Strong as she is, Keiko is no emotionless robot, and her customary restraint makes the moments when her feelings take over all the more powerful. She spends much of the film quietly admiring Nobuhiko Fujisaki (Masayuki Mori), a married, affluent banker with a gentlemanly air about him, different from most of the customers she meets, but she never allows herself to go beyond that until a series of troubles and disappointments breaks down her self-control. When her facade crumbles, so does his, and he proves to be no better than the others. It seems that in Keiko’s world, everyone pretends.
Five years prior to When a Woman Ascends the Stairs, Hideko Takamine and Masayuki Mori co-starred in Naruse’s Floating Clouds. As in the later film, Takamine’s character in Floating Clouds is in love with Mori’s, but his weak-willed, self-centered nature and the fact that he’s already married make lasting happiness between them impossible. There, however, Takamine’s character is destroyed by her ill-starred affair; Keiko, in contrast, manages to pull herself together and salvage as much of her dignity as she possibly can.
In a 2005 interview for the Criterion Collection edition of When a Woman Ascends the Stairs, Tatsuya Nakadai discussed the type of role that Takamine frequently played for Naruse, Keiko being a sterling example:
Naruse’s other films also have women as their main focus. They’re about strong women, and the actress who represented that was Hideko Takamine. I think Naruse loved to portray that kind of woman. It wasn’t merely her beauty or charm or attractiveness as a woman, though she was, of course, an attractive woman. It was rather a certain quality in a woman. Seeing the movie again, I realize it was something like nihilism. That’s what Naruse sensed most strongly in Takamine, and that’s why he hired her for his films. ‘Nihilism’ may be too strong a word, but something like a woman’s resignation to her fate.
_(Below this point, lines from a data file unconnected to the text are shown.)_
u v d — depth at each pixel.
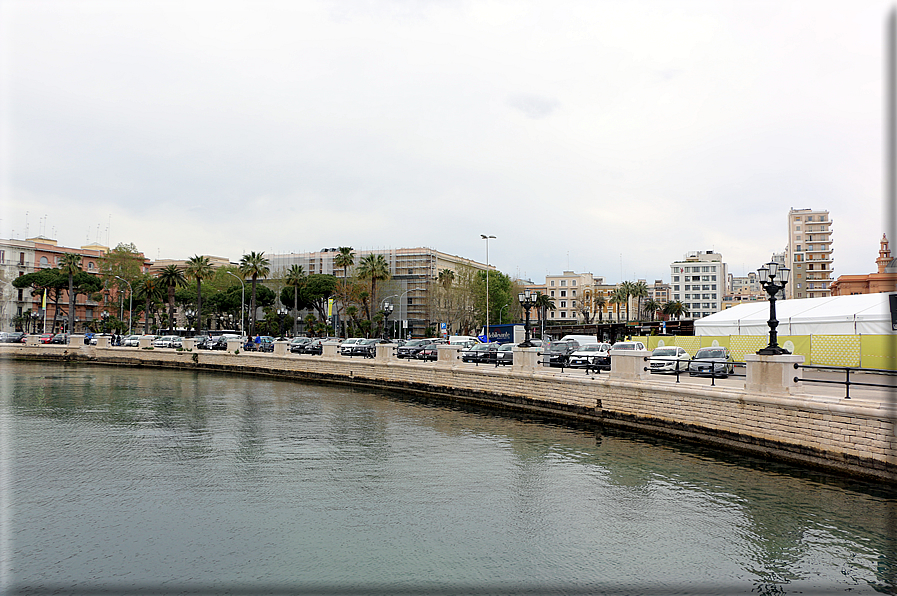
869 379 25.56
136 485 15.47
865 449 14.91
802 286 119.62
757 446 17.97
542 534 12.12
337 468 17.28
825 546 11.42
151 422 25.22
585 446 20.20
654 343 40.19
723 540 11.77
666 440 21.09
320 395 35.59
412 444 20.70
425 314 117.88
And even as she resigns herself to it, she faces it head-on, courageously.
For all of the literal climbing she does up that too-familiar staircase, Keiko never really manages to get anywhere. She describes her business as “a vicious circle” at one point, which is a much apter image — not steady progress toward a goal, but an exercise in futility. Still, hopeless as her situation seems and may well be, she grits her teeth and carries on. “I hated climbing those stairs more than anything,” she says. “But once I was up, I would take each day as it came.”